» **INSTRUCTIONS FOR THE TASK**:
Looking at each line of the data below, tally those that contain the word "read" and give only the total.

» **RECORDED DATA**:
"""

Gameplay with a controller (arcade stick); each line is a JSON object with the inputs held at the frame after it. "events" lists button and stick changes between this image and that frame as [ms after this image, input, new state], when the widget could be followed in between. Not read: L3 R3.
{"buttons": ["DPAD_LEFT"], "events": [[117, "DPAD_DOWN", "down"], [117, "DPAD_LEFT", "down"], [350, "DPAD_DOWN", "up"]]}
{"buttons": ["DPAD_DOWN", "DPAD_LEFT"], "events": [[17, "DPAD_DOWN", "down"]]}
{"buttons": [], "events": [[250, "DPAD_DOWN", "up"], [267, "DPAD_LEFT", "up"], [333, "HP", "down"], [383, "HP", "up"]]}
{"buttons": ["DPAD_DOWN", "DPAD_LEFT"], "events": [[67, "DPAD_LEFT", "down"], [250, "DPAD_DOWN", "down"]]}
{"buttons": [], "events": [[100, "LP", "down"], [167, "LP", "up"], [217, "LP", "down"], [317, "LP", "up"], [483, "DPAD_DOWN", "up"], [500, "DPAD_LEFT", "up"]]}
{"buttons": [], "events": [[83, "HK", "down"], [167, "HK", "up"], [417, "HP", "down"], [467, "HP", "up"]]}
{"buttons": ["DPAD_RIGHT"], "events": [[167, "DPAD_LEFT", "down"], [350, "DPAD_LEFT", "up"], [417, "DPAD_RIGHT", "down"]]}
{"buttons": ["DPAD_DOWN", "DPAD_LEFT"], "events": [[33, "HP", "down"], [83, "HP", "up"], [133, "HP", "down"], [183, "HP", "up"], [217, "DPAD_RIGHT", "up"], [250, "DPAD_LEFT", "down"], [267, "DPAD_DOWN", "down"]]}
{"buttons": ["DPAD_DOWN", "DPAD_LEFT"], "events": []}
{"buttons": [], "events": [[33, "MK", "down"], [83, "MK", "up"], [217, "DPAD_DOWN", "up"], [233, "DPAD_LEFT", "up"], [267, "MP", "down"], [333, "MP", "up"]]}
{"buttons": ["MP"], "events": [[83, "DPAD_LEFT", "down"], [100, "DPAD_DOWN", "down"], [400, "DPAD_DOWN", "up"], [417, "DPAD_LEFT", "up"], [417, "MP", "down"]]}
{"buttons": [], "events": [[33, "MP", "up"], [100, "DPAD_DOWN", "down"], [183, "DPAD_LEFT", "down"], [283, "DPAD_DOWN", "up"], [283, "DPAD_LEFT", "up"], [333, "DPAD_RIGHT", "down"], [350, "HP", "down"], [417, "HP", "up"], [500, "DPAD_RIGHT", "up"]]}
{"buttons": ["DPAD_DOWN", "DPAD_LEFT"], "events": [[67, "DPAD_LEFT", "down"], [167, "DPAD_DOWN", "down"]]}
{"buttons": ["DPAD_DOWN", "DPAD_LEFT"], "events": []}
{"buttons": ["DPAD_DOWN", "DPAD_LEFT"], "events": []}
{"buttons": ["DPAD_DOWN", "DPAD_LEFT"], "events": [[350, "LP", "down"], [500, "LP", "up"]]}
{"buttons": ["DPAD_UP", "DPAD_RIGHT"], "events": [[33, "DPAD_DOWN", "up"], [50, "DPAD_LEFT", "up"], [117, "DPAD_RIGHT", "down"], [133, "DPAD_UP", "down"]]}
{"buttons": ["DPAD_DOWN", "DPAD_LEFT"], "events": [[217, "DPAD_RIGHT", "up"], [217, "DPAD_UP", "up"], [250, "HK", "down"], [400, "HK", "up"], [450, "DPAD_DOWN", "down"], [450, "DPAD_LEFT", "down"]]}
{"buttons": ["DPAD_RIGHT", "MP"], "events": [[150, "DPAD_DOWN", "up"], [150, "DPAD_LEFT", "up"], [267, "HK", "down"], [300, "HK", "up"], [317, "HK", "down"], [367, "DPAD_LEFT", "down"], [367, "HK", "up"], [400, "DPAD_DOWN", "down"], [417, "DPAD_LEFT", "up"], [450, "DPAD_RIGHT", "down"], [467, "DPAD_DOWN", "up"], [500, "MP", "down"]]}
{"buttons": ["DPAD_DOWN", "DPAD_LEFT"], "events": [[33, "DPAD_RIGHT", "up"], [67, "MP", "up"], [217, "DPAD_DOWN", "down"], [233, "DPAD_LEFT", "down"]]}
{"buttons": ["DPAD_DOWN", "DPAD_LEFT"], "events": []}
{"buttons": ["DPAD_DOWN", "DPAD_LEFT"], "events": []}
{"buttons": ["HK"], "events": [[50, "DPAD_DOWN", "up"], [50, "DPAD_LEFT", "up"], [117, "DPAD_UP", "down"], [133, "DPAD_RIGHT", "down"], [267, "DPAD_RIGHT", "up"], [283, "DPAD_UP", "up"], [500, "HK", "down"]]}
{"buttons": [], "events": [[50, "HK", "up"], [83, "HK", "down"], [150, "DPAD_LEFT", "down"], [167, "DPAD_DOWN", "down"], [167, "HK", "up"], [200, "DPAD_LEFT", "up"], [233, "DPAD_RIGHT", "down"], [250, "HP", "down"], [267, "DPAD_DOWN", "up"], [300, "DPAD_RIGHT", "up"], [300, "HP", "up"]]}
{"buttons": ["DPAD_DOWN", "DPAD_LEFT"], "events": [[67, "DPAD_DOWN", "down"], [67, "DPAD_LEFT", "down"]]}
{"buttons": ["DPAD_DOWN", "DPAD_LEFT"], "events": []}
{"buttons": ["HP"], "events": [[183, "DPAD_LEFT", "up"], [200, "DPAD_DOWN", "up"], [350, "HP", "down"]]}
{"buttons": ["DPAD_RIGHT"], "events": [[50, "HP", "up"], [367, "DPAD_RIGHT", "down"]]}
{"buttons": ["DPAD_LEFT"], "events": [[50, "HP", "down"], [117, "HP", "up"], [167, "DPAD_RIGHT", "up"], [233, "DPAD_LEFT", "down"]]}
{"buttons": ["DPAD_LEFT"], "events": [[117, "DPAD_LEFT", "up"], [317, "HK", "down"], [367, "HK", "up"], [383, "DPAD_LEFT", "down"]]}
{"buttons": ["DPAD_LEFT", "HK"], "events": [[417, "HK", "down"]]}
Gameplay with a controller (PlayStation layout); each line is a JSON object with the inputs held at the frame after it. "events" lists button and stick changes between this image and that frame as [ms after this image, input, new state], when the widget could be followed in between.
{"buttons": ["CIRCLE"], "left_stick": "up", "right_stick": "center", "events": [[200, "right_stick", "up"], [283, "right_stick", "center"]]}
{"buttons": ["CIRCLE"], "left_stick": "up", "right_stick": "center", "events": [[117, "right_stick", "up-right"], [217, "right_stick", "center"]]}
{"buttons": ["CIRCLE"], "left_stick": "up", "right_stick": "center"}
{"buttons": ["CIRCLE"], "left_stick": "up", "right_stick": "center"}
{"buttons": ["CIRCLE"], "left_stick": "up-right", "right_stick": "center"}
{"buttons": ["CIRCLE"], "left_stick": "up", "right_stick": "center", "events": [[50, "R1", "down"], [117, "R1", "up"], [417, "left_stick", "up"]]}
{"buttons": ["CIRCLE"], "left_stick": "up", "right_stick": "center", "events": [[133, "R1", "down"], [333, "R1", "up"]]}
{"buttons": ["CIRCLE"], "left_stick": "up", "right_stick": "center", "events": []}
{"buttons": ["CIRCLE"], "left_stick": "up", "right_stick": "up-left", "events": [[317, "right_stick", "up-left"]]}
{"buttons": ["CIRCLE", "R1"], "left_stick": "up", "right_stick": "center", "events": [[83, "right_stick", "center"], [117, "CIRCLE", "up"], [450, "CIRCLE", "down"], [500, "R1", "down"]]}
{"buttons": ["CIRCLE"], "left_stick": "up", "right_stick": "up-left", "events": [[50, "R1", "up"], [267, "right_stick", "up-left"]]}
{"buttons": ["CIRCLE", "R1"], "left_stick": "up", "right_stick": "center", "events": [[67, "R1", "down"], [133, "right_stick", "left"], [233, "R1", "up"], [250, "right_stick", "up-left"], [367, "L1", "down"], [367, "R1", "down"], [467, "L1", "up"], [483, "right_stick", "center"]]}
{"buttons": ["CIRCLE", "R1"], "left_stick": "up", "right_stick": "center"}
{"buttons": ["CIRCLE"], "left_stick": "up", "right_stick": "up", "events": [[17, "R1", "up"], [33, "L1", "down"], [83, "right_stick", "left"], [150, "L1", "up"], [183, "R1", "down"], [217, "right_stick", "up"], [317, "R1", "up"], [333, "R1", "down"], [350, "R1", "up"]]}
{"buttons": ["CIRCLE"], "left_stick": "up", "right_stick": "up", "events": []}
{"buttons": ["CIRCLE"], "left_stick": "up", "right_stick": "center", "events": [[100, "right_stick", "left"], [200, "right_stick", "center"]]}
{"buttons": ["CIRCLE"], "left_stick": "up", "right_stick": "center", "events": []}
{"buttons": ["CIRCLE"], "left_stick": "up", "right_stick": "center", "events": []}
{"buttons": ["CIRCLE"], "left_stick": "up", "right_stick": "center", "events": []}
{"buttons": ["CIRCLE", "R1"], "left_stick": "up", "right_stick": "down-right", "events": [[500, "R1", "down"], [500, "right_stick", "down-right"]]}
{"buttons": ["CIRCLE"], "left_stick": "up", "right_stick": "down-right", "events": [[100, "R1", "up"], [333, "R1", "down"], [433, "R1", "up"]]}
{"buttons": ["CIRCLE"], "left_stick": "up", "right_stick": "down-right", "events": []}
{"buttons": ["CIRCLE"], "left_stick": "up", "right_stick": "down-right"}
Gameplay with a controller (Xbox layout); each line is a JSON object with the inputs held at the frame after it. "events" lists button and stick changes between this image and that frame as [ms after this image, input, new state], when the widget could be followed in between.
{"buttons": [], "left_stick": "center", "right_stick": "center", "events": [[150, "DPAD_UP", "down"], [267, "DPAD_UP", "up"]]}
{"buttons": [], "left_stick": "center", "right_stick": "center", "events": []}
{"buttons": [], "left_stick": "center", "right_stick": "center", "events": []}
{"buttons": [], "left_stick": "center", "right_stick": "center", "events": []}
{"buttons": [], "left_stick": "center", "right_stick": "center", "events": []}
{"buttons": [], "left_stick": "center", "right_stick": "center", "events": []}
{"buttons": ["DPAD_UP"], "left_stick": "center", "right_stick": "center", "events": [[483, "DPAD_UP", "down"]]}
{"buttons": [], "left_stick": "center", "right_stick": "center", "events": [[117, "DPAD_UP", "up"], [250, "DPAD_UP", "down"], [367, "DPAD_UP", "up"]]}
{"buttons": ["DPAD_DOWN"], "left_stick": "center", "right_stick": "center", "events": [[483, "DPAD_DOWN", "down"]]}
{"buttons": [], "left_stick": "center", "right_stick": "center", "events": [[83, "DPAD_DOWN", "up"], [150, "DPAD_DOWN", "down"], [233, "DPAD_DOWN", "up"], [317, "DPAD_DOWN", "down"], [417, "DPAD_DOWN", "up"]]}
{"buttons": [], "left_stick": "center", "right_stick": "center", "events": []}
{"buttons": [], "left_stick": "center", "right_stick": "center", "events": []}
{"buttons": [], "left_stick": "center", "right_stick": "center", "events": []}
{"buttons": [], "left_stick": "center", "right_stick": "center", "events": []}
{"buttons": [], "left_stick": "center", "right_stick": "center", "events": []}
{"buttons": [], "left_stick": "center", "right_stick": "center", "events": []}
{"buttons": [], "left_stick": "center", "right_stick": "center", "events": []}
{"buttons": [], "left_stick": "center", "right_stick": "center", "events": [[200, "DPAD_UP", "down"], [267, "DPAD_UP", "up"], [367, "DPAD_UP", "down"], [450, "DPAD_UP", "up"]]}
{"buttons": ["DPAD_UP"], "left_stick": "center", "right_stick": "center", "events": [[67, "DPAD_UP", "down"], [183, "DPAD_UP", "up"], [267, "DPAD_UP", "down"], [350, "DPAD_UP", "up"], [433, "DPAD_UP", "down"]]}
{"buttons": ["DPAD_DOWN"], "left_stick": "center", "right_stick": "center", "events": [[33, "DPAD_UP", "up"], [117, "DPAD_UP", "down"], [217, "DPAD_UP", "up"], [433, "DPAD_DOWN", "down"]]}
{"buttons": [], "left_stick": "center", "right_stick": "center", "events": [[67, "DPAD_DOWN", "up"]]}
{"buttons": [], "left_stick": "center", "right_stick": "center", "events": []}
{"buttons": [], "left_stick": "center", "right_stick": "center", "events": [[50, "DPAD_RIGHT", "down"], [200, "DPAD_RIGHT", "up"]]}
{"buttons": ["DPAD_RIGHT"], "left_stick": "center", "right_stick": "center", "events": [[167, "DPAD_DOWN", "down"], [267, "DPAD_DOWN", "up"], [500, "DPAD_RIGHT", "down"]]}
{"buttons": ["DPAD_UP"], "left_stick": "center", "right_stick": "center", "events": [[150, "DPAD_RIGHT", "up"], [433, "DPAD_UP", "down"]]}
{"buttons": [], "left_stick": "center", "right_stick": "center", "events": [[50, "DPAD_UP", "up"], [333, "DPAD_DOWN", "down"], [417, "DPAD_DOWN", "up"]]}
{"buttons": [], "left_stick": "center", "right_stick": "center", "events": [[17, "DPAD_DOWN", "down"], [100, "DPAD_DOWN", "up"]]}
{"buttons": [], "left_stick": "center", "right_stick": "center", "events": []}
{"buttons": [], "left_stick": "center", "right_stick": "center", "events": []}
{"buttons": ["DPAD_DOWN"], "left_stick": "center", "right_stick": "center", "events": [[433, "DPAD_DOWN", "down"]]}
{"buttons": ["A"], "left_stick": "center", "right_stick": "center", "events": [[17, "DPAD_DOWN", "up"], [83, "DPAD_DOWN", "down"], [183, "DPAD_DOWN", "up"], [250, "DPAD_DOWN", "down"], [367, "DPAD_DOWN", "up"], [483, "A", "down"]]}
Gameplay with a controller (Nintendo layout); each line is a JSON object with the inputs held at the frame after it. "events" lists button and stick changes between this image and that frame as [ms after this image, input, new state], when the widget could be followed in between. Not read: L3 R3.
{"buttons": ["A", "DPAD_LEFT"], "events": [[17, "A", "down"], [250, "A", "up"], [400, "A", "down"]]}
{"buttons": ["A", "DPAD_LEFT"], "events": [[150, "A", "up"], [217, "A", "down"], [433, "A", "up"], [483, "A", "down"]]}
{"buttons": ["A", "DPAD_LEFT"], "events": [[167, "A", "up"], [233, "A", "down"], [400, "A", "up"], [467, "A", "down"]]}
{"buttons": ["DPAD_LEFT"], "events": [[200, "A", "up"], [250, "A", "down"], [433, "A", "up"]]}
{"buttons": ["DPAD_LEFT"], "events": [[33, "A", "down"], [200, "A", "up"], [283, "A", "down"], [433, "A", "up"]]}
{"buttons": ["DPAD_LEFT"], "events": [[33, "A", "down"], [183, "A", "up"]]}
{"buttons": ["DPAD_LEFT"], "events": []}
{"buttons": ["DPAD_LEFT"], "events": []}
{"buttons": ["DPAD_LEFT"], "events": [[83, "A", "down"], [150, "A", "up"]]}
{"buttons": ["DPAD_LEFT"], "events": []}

"""

» **EXPECTED ANSWER**:
2